● What you have to do: Take from the entries below the stretch from the line with "bT α − 1 . c" through the line with "Figure 1. Interaction", and return it exactly, leaving the pictures out.

● Excerpted data:
Segment Open
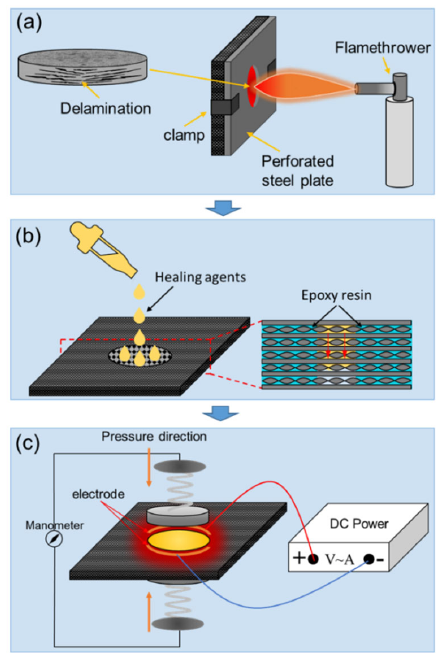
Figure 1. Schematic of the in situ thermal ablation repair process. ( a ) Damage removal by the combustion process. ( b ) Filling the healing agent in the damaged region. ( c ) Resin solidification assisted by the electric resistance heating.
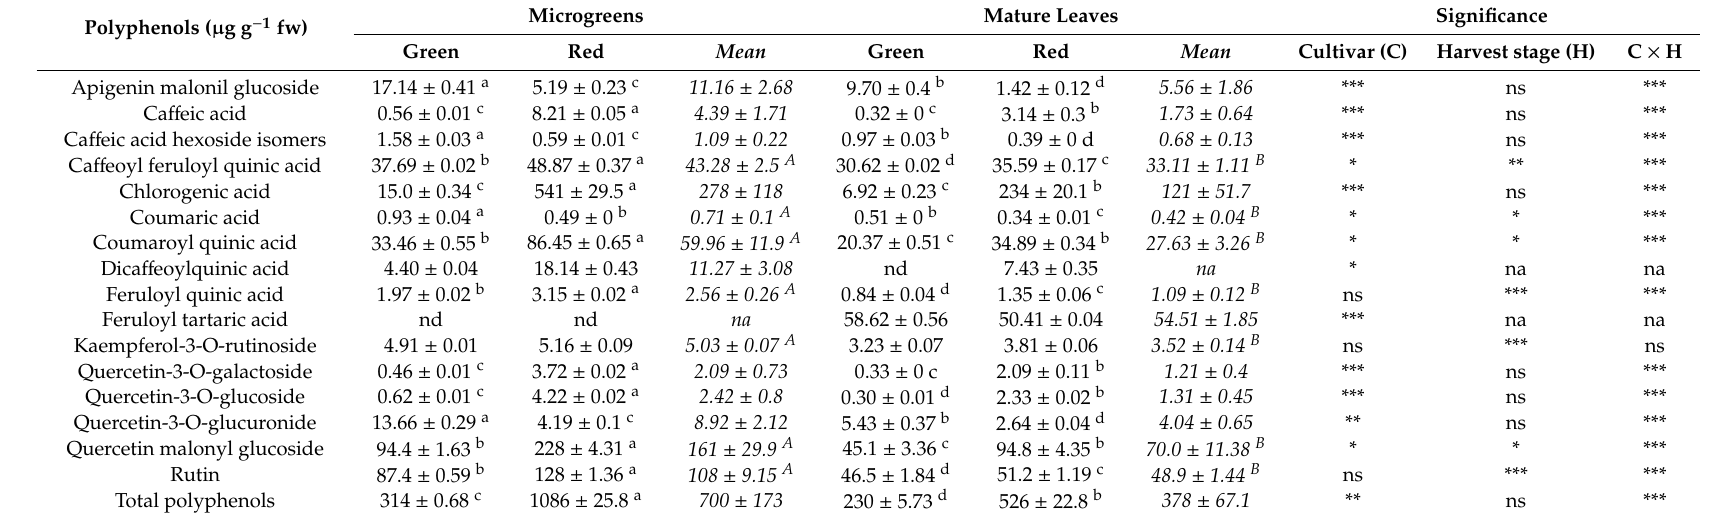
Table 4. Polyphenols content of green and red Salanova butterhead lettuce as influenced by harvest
Segment Closed
Segment Open
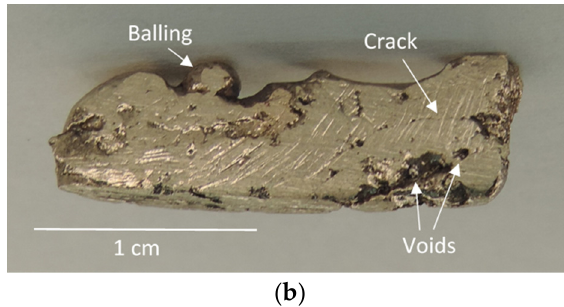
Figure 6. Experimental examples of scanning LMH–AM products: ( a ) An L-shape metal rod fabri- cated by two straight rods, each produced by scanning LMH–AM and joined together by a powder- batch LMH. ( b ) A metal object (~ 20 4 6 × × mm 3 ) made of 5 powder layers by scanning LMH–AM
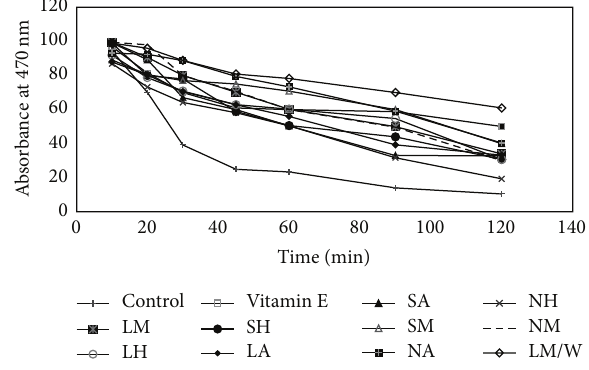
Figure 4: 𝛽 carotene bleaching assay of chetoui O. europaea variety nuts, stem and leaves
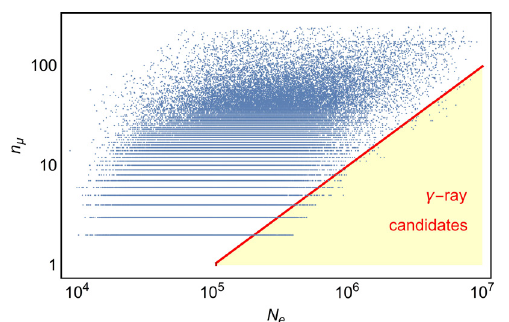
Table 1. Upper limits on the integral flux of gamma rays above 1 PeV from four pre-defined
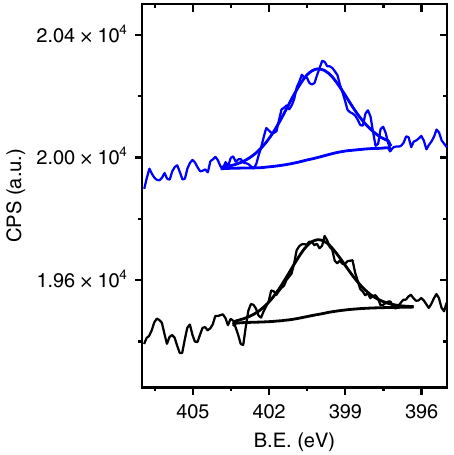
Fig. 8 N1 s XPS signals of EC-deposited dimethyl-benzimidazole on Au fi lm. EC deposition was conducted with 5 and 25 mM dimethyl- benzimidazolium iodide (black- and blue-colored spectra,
Segment Closed
Segment Open
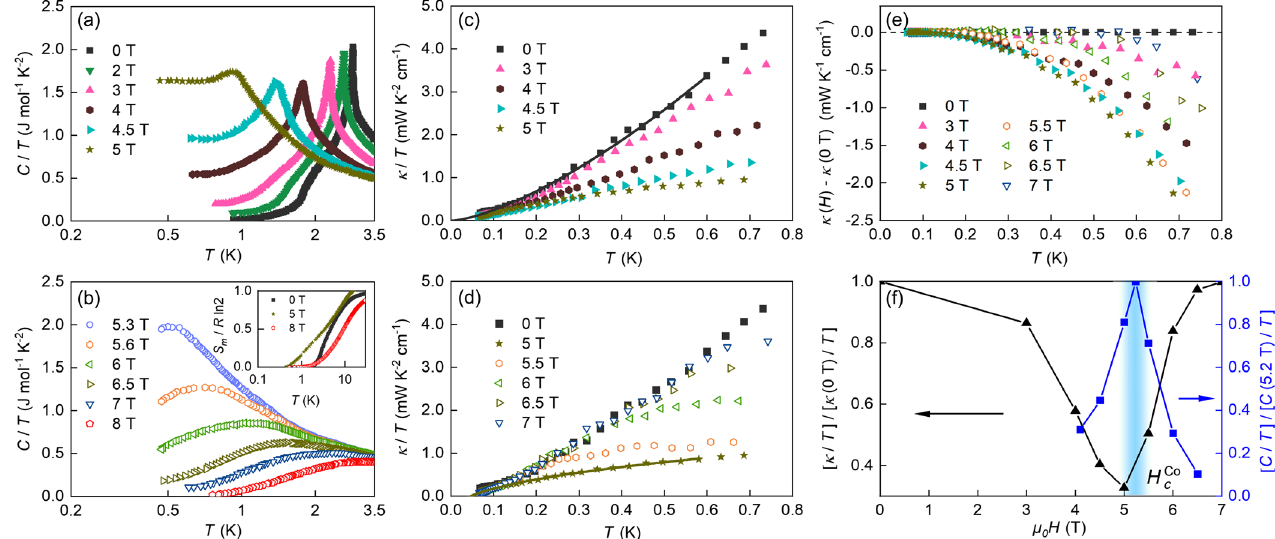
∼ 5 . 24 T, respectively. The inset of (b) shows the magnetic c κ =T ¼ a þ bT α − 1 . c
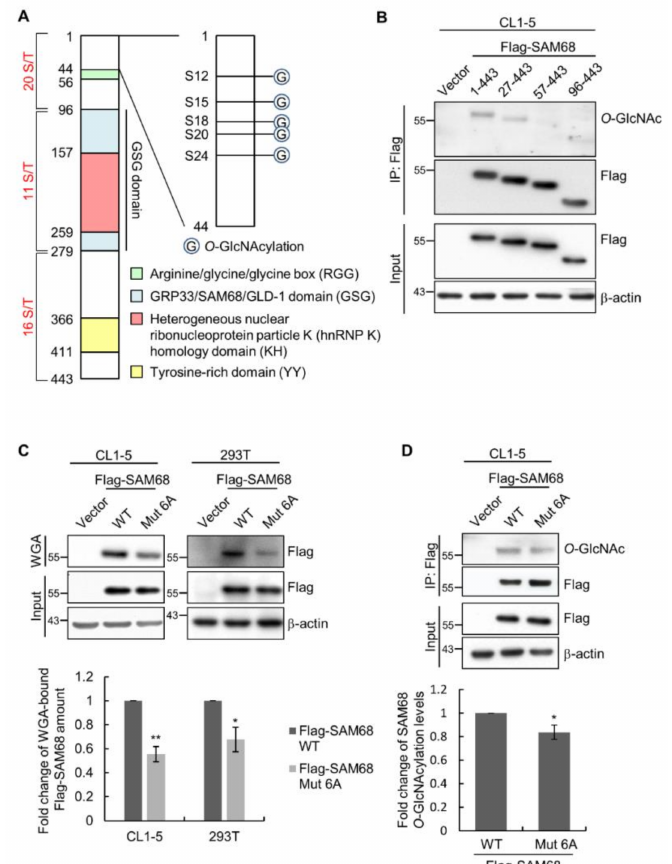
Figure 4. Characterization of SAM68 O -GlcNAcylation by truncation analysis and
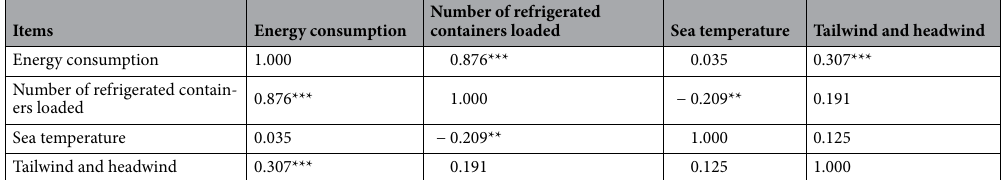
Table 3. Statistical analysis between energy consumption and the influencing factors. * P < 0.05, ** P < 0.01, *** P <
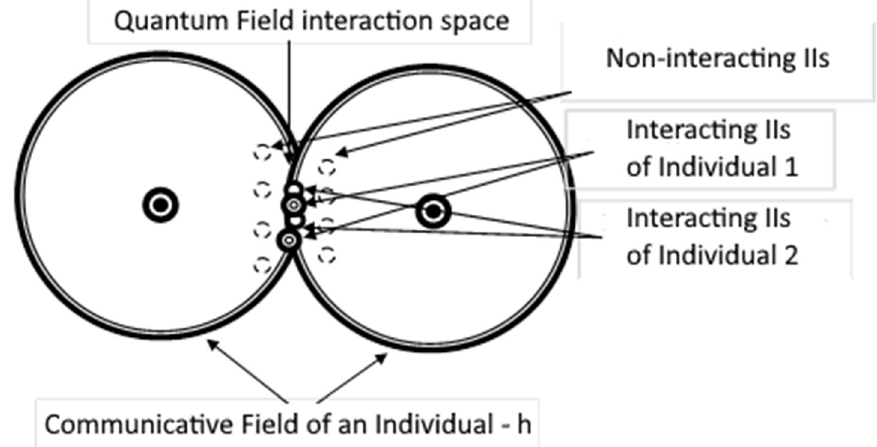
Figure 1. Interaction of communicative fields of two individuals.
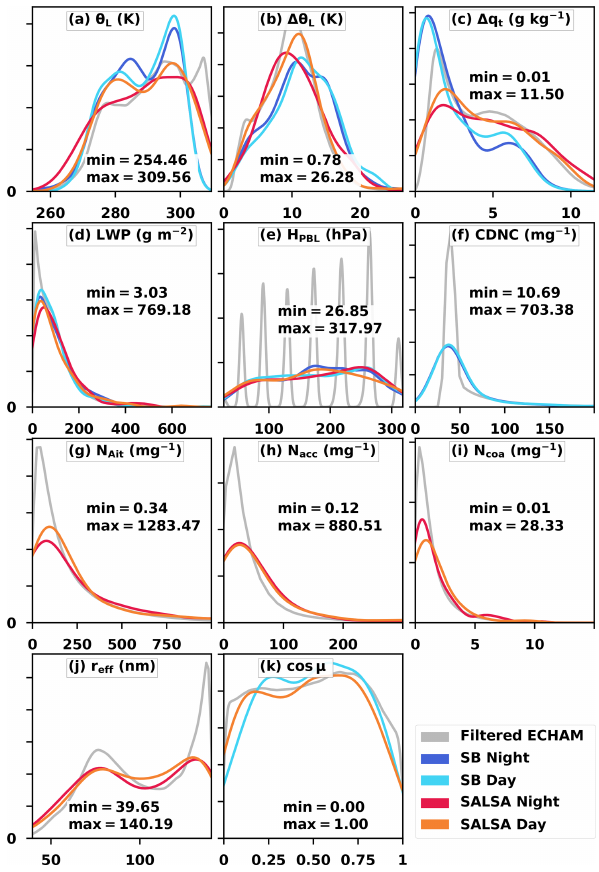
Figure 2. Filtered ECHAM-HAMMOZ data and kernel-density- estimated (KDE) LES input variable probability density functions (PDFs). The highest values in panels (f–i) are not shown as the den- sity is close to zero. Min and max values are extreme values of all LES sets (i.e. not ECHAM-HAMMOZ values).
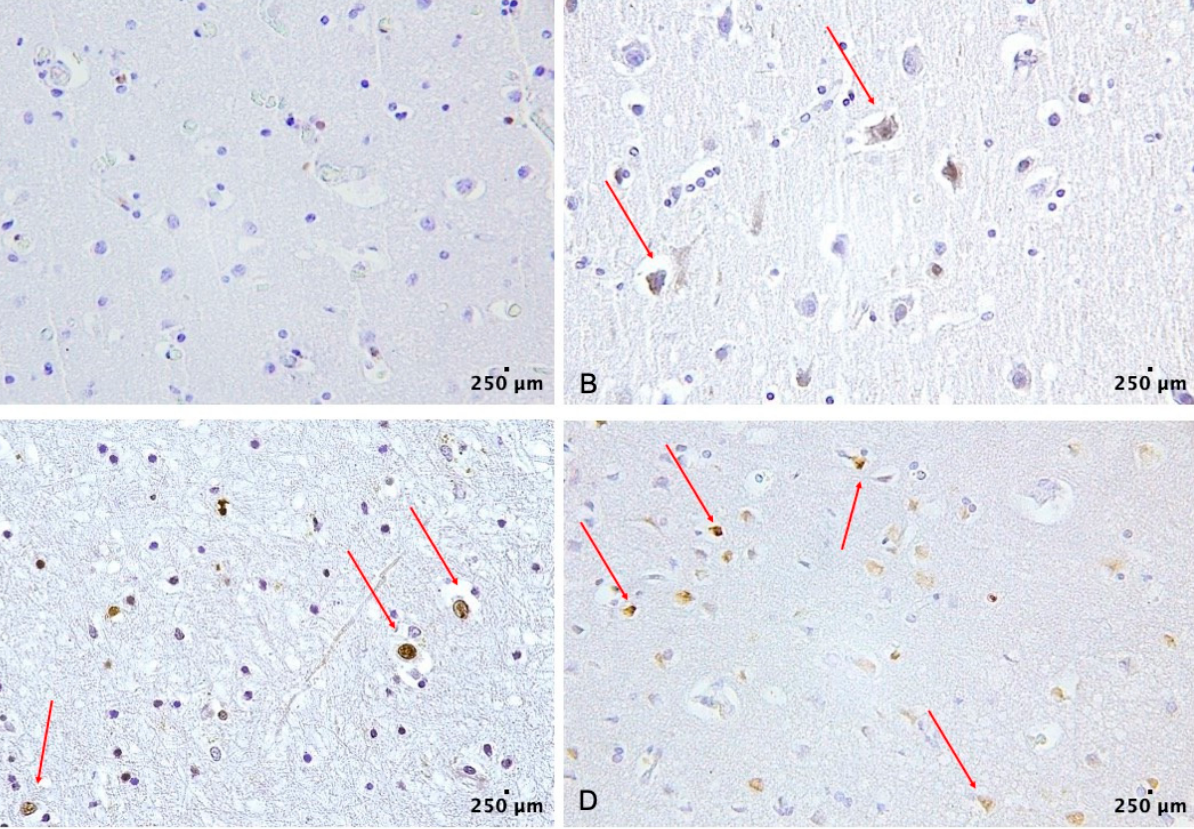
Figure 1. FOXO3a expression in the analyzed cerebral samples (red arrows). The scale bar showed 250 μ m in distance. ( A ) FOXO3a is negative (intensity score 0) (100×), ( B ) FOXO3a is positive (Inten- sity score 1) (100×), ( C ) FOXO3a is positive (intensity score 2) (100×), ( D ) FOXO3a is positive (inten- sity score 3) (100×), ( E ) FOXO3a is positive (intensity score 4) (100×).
Segment Closed
● Task response:
∼ 5 . 24 T, respectively. The inset of (b) shows the magnetic c κ =T ¼ a þ bT α − 1 . c
Figure 4. Characterization of SAM68 O -GlcNAcylation by truncation analysis and
Table 3. Statistical analysis between energy consumption and the influencing factors. * P < 0.05, ** P < 0.01, *** P <
Figure 1. Interaction of communicative fields of two individuals.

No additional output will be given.